> **PROBLEM A**: In the page on MCP servers that read channel history, which tool does the Slack server named as the top pick provide?
> **PROBLEM B**: Return the passage of the page on MCP servers that read channel history between "Reading a channel" and "workspace bot install.", inclusive, copied word for word.
> **PROBLEM C**: Pick up the page on MCP servers that read channel history after its last sentence and keep writing it.

> **DOCUMENT EXTRACT**:

·····

MCP servers that can read channel history

4 verified servers expose a tool that can read messages from a chat channel

Reading a channel is the opposite move from posting to one. An agent pulls the recent messages so it can summarize a thread, catch up on what happened while it was idle, or answer a question like "what did we decide here" from the actual record rather than a guess.

These verified servers let an agent fetch recent messages from a channel or room, across Slack and the team-chat tools that compete with it.

Top pick

Slack

korotovsky (community)

Community

Community Slack MCP server with smart history, DMs, and search that needs no workspace bot install.

productivity1,637
Tool:
  • conversations_history

Slack's history tool paginates for you: conversations_history pulls messages from a channel or DM by id and walks the pages on a busy channel, so an agent summarizing a thread does not have to manage the cursor itself.

·····

> **GIVEN ENTRIES**:
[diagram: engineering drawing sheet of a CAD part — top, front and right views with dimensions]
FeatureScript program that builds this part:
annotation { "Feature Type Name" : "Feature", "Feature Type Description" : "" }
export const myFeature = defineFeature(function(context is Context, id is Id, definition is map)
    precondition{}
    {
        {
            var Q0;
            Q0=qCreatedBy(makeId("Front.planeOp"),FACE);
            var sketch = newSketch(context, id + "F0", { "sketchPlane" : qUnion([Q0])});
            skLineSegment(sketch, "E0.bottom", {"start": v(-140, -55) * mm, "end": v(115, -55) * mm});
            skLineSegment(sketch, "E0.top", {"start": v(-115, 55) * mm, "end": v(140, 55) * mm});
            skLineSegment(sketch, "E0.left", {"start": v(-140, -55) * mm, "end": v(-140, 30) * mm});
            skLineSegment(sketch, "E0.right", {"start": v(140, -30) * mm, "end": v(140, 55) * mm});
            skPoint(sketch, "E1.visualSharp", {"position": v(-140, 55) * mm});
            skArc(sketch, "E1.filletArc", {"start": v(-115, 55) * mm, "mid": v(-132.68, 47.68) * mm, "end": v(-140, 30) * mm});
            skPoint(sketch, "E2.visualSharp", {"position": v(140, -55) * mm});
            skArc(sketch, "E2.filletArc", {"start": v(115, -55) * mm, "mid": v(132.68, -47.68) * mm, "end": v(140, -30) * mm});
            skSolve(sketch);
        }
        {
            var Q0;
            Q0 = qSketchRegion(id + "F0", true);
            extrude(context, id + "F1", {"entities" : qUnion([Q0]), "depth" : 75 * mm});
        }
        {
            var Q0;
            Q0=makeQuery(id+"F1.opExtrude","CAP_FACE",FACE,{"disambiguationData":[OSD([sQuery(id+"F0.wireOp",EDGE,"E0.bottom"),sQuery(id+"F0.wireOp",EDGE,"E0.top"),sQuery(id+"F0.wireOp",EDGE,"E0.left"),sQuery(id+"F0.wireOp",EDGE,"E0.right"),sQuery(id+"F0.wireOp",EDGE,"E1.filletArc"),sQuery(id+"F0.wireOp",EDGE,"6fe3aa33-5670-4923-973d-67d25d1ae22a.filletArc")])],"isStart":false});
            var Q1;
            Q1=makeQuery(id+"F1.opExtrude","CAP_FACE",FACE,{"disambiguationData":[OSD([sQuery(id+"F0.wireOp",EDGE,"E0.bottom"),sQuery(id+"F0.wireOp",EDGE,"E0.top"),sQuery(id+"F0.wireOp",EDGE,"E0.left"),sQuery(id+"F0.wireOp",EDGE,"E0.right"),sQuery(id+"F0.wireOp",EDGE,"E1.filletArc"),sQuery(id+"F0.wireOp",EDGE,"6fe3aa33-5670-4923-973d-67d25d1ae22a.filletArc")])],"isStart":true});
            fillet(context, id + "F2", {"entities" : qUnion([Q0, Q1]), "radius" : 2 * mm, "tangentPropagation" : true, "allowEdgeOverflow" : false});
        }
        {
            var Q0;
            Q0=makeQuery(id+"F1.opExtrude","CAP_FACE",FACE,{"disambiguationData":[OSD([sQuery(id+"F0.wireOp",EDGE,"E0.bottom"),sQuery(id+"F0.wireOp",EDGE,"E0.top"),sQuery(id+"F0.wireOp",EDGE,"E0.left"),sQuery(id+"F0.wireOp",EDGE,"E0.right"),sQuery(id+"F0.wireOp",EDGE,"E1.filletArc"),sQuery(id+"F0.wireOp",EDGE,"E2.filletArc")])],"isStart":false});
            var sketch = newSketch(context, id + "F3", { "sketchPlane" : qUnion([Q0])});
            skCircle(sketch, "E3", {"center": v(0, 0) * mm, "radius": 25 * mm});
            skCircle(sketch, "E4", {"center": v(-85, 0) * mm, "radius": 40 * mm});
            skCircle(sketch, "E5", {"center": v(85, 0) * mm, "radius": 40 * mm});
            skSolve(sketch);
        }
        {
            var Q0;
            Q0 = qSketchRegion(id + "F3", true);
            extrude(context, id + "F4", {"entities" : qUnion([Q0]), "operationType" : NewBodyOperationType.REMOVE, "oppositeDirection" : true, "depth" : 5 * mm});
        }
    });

·····

> **RESPONSE AREA A**: conversations_history

> **RESPONSE AREA B**:
Reading a channel is the opposite move from posting to one. An agent pulls the recent messages so it can summarize a thread, catch up on what happened while it was idle, or answer a question like "what did we decide here" from the actual record rather than a guess.

These verified servers let an agent fetch recent messages from a channel or room, across Slack and the team-chat tools that compete with it.

Top pick

Slack

korotovsky (community)

Community

Community Slack MCP server with smart history, DMs, and search that needs no workspace bot install.

> **RESPONSE AREA C**:
Pick 2

Telegram

chigwell (Eugene Evstafev)

Community

A maintained Telegram MCP server powered by Telethon: read chats, manage groups and contacts, and send or modify messages, media, and more from your agent.

communication1,200
Tool:
  • get_messages

On Telegram the read works against any chat the account can see, so get_messages returns a chat's messages whether it is a group, a channel, or a one-to-one DM.

Pick 3

Mattermost

cloud.ru (community)

Community

A maintained MCP server for Mattermost that lets agents work with channels, messages, threads, reactions, users, teams, and files.

communication30
Tool:
  • get_channel_messages

For teams self-hosting the open-source Slack alternative, get_channel_messages returns the recent messages in a Mattermost channel, the same catch-up read on infrastructure they run.

Pick 4

Matrix

mjknowles (community)

Community

A self-hosted MCP server for Matrix homeservers that lets agents read rooms and messages, send chats, and manage rooms over HTTP with OAuth.

communication46
Tool:
  • get-room-messages

Matrix models chat as federated rooms rather than channels, so get-room-messages retrieves the recent messages from a room for agents working over the open protocol.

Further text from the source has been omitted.